▶ Brano del documento:
§ §

Papa Francesco: un catalogo delle virtù per la Curia romana
Discorso alla Curia Romana per il consueto scambio di auguri natalizi. La Chiesa è sempre in riforma - ha detto Francesco, gli scandali inevitabili. Ma un grazie a tutte le persone oneste. "Non serve aprire Porte Sante se il cuore è chiuso". Missionarietà e pastoralità, idoneità e sagacia, spiritualità e umanità, affabilità e sobrietà, verità e carità: le ricette di Francesco per "guardare il mondo con gli occhi di Dio".
Le “malattie” curiali ”richiedono prevenzione, vigilanza, cura e, purtroppo, in alcuni casi, interventi dolorosi e prolungati”. Ne è convinto il Papa, che nel discorso alla Curia Romana in occasione degli auguri natalizi ha detto: “Alcune di tali malattie si sono manifestate nel corso di questo anno, causando non poco dolore a tutto il corpo e ferendo tante anime”. All’inizio del suo discorso, il Papa ha citato gli altri due analoghi discorsi pronunciati dall’inizio del pontificato: “Nel mio primo incontro con voi, nel 2013, ho voluto sottolineare due aspetti importanti e inseparabili del lavoro curiale: la professionalità e il servizio, indicando come modello da imitare la figura di san Giuseppe”. L’anno scorso, invece, ha proseguito Francesco, “per prepararci al sacramento della Riconciliazione, abbiamo affrontato alcune tentazioni e malattie – il catalogo delle malattie curiali – che potrebbero colpire ogni cristiano, ogni curia, comunità, congregazione, parrocchia e movimento ecclesiale”. “Oggi dovrei parlarvi degli antibiotici”, ha aggiunto il Papa a braccio. “Malattie che richiedono prevenzione, vigilanza, cura e, purtroppo, in alcuni casi, interventi dolorosi e prolungati”, ha spiegato: “Sembra doveroso affermare che ciò è stato – e lo sarà sempre – oggetto di sincera riflessione e decisivi provvedimenti”.

§ §

▶ Serie di compiti:
1: Nel brano sul discorso del Papa alla Curia Romana, quale figura fu indicata come modello da imitare nel primo incontro del 2013?
2: Secondo il brano sul discorso del Papa alla Curia Romana, perché l'anno precedente erano state affrontate alcune tentazioni e malattie curiali? Rispondi in una o due frasi.

▶ Materiale fornito:
§ §

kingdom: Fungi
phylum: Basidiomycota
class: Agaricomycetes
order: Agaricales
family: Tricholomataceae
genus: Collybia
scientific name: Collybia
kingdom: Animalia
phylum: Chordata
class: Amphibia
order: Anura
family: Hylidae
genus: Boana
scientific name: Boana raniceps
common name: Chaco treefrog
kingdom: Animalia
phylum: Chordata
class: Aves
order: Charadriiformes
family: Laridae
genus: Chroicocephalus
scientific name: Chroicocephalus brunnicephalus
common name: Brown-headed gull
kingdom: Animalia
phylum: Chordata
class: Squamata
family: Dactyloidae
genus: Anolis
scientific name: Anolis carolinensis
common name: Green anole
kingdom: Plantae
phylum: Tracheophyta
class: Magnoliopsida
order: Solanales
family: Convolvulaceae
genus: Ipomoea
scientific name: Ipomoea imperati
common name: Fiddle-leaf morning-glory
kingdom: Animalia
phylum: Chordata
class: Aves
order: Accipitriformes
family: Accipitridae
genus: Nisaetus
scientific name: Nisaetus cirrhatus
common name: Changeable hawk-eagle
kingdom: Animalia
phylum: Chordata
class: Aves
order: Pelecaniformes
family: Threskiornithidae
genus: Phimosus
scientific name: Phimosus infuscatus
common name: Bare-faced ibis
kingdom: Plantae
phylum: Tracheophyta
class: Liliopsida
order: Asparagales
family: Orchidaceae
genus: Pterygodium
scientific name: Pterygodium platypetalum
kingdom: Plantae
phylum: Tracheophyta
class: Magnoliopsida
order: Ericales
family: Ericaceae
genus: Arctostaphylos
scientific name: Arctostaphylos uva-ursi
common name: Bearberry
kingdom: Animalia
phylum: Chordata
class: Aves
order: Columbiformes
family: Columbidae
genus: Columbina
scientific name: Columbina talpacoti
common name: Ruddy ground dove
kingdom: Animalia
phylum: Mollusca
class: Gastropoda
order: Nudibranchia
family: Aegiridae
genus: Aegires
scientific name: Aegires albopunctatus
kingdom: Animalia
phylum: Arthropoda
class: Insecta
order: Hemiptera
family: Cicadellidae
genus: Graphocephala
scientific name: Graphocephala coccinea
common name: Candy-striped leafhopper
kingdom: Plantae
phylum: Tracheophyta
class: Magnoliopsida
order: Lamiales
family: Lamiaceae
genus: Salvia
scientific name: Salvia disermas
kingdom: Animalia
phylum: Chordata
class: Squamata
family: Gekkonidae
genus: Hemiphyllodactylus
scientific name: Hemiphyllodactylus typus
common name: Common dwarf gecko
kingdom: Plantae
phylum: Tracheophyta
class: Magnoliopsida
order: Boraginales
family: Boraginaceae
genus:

§ §

▶ Soluzioni dell'esercizio:
1: San Giuseppe.

2: Erano state affrontate per prepararsi al sacramento della Riconciliazione. Si tratta di tentazioni e malattie che potrebbero colpire ogni cristiano, curia, comunità, congregazione, parrocchia e movimento ecclesiale.